Is there a way to mark a particular task as "serial"?  The ticket below 
appears to be resolved but by its description looks like this can set a 
"playbook" as serial (the entire playbook instead of just a particular 
task?  In which case should I create a different playbook for this task (is 
that the intended workflow)  or maybe that fix isn't in the version I'm on 
(1.3.4) getting this error when I try to add serial to a task:

ERROR: serial is not a legal parameter in an Ansible task or handler


On Saturday, August 18, 2012 6:24:42 AM UTC-7, Michael DeHaan wrote:
>
> The follow up to this feature, by the way, is going to be the ability to 
> mark a playbook as "serial: True", which means it will entirely complete a 
> play
> on a single host, before moving on to the next set.
>
> This will probably respect the --forks flag for how many to do at once.
>
> I've filed a ticket for this idea here:  
> https://github.com/ansible/ansible/issues/904
>
>
> On Saturday, August 18, 2012 8:59:59 AM UTC-4, Michael DeHaan wrote:
>>
>> When I first started ansible, one of the things I wanted it to be 
>> exceptionally good at is multi-machine rollouts, where there are 
>> various tiers of application architecture.   This is why you can do 
>> different hosts in different plays and why it is push based -- so you 
>> have really fine grained control about what machines you talk to when. 

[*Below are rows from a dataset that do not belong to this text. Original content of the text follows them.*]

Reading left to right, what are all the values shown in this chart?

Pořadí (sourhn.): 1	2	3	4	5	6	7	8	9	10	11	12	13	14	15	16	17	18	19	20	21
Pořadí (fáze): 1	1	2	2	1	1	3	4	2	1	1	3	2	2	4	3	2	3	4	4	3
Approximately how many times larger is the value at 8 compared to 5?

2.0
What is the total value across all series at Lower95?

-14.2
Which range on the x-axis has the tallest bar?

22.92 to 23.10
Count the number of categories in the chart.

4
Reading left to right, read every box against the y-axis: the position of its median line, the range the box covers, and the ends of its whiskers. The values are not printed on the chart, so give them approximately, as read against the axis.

>>   One of the things that doesn't quite fall into this model though is 
>> when you have to talk to monitoring servers or load balancers.   Until 
>> today. 
>>
>> Generally speaking, the new option on a task 'delegate_to', allows a 
>> command to be run on a specified address with reference to the address 
>> of each host selected in the play.   This is one of the last missing 
>> pieces missing to orchestrate some pretty impressive steps. 
>>
>> Here's a super trivial example: 
>>
>> --- 
>> - hosts: foo 
>>
>>   tasks: 
>>
>>   - name: on actual host 
>>     action: command echo hi mom ($inventory_hostname) 
>>
>>   - name: delegated 
>>     action: command echo hi mom ($inventory_hostname) 
>>     delegate_to: 127.0.0.1 
>>
>>
>> What will happen is the first step will run just like normal, executed 
>> on all hosts in the group "foo". 
>>
>> The second task, however, will run one time for each host on group 
>> "foo", but every single command will run on 127.0.0.1 with reference 
>> to the variables normally available to the other hosts. 
>>
>> A more real world example, illustrating the usage of two different 
>> connection types, would be: 
>>
>>
>> --- 
>> - hosts: foo 
>>   connection:local 
>>
>>   tasks: 
>>
>>   - name: start outage window 
>>     action:  /usr/bin/start_outage_window $inventory_hostname 20m 
>>     delegate_to: 127.0.0.1 
>>
>> - hosts: foo 
>>
>>   - name: do something important 
>>     action: service name=blarg state=stopped 
>>
>>   # other stuff here 
>>
>>
>> So, I hope that gives the general idea of what delegate_to is capable 
>> of.    It's really open-ended, so you could technically integrate it 
>> with a power management script, pizza ordering, pretty much anything. 
>>
>> I think the next step here that would be really really interesting is 
>> if we start seeing modules written (and hopefully added to core) for 
>> talking with various monitoring servers and load balancers.   I've 
>> already talked with a few people of getting some of the nagios 
>> interaction from Func/Taboot ported over, but I think there's room for 
>> a lot more -- so if you have any ideas for modules that could take a 
>> lot of advantage of this, let me know!